### COMPLETE THE FOLLOWING
1. From the closing quotation in the SkillLab passage, list everything the speaker says is easier to identify with SkillLab.
2. Reproduce the SkillLab passage word for word, starting with "Counselors all agreed" and going on through "and career paths.".

===== DOCUMENT SECTION

Empowering the People

Counselors all agreed that a skill-focused approach can first and foremost empower their clients. Implementing the skill-focused approach and the SkillLab tool significantly helped clients understand themselves better, and recall their previous experiences in relation to their work skills. In the past, counselors had to mostly rely on their clients’ memories, often leading to incomplete assessments owing to forgotten experiences. In addition, the participating counselors reported that the SkillLab platform made the career counseling process shorter.

The SkillLab tool enables clients to learn about various career options aligned with their skills, and acknowledge skill gaps for roles they aspire to pursue. This makes it much easier for counselors to recommend possible educational and career paths.

Focusing on skills and using the SkillLab-generated CV enhanced the visibility of job seekers to employers. Some counselors even reported that employers viewed the SkillLab CV as a model of the high-quality and modern CVs frequently sought from applicants.

One important impact of the SkillLab tool is that it educates both counselors and their clients about skills in general, including different skill categories and transferable skills: “The tool offers you more technical skills to choose from, which is an upgrade from what we did before when we had more general, overarching descriptions like ‘digital skills’, and now we, can choose any specific skill that people have.”

Most importantly, the participating counselors highlighted that the SkillLab tool and the skill-focused approach significantly enhanced their clients’.

“Before, our approach was purely work-based learning, and we did it all manually. With SkillLab, we were able to automate everything. The sectors are easier to identify, as are the industries, the career interests, and the matching. Everything is done swiftly compared to how we did it before, and it provides an additional layer of complexity and more industry-aligned terms and industry-aligned features of CVs.”

==========
===== ENTRIES PROVIDED

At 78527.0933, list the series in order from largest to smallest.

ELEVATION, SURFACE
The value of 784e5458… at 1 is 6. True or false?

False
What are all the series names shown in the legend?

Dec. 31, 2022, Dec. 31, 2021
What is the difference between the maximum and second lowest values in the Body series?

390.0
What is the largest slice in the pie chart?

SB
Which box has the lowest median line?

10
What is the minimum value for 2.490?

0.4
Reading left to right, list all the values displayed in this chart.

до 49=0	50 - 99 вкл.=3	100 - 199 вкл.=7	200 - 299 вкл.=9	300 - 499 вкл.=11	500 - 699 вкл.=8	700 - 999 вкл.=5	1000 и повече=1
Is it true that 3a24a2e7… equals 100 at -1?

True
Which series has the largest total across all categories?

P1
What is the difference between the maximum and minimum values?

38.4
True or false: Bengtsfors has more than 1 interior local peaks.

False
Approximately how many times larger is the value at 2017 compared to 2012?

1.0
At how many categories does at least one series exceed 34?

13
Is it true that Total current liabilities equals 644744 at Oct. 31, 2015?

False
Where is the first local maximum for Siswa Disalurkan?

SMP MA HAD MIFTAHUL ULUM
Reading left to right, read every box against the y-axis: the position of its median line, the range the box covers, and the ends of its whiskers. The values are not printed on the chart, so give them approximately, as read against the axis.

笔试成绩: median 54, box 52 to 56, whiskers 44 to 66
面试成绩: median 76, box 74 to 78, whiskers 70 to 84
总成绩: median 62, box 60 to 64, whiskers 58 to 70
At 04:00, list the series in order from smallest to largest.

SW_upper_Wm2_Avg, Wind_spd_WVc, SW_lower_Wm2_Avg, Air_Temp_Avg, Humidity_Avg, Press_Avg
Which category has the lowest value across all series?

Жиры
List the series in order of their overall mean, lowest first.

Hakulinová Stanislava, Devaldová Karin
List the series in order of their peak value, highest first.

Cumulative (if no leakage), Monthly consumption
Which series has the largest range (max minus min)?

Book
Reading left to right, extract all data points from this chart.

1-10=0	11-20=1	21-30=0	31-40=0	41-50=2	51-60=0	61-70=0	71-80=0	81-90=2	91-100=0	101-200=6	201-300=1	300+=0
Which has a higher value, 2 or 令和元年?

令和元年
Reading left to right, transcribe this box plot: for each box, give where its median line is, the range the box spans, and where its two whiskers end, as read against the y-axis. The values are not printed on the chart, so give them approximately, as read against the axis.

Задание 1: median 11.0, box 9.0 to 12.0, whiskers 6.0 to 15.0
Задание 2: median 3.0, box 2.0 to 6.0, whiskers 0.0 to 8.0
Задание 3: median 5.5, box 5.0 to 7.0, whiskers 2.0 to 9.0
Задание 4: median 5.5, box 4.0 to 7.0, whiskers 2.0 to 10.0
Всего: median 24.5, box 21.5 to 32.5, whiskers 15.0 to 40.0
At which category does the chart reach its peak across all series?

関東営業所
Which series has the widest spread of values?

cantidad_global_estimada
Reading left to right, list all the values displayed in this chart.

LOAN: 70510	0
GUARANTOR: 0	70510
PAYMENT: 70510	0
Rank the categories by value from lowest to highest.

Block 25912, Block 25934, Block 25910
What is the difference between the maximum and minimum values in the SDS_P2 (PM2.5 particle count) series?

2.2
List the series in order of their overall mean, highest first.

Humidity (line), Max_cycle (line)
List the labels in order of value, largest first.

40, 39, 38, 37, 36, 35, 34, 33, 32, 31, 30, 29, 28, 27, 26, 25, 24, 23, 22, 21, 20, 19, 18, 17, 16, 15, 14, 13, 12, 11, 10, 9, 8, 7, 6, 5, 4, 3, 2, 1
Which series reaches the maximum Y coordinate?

==========

### SOLUTIONS
1.
- the sectors
- the industries
- the career interests
- the matching

2.
Counselors all agreed that a skill-focused approach can first and foremost empower their clients. Implementing the skill-focused approach and the SkillLab tool significantly helped clients understand themselves better, and recall their previous experiences in relation to their work skills. In the past, counselors had to mostly rely on their clients’ memories, often leading to incomplete assessments owing to forgotten experiences. In addition, the participating counselors reported that the SkillLab platform made the career counseling process shorter.

The SkillLab tool enables clients to learn about various career options aligned with their skills, and acknowledge skill gaps for roles they aspire to pursue. This makes it much easier for counselors to recommend possible educational and career paths.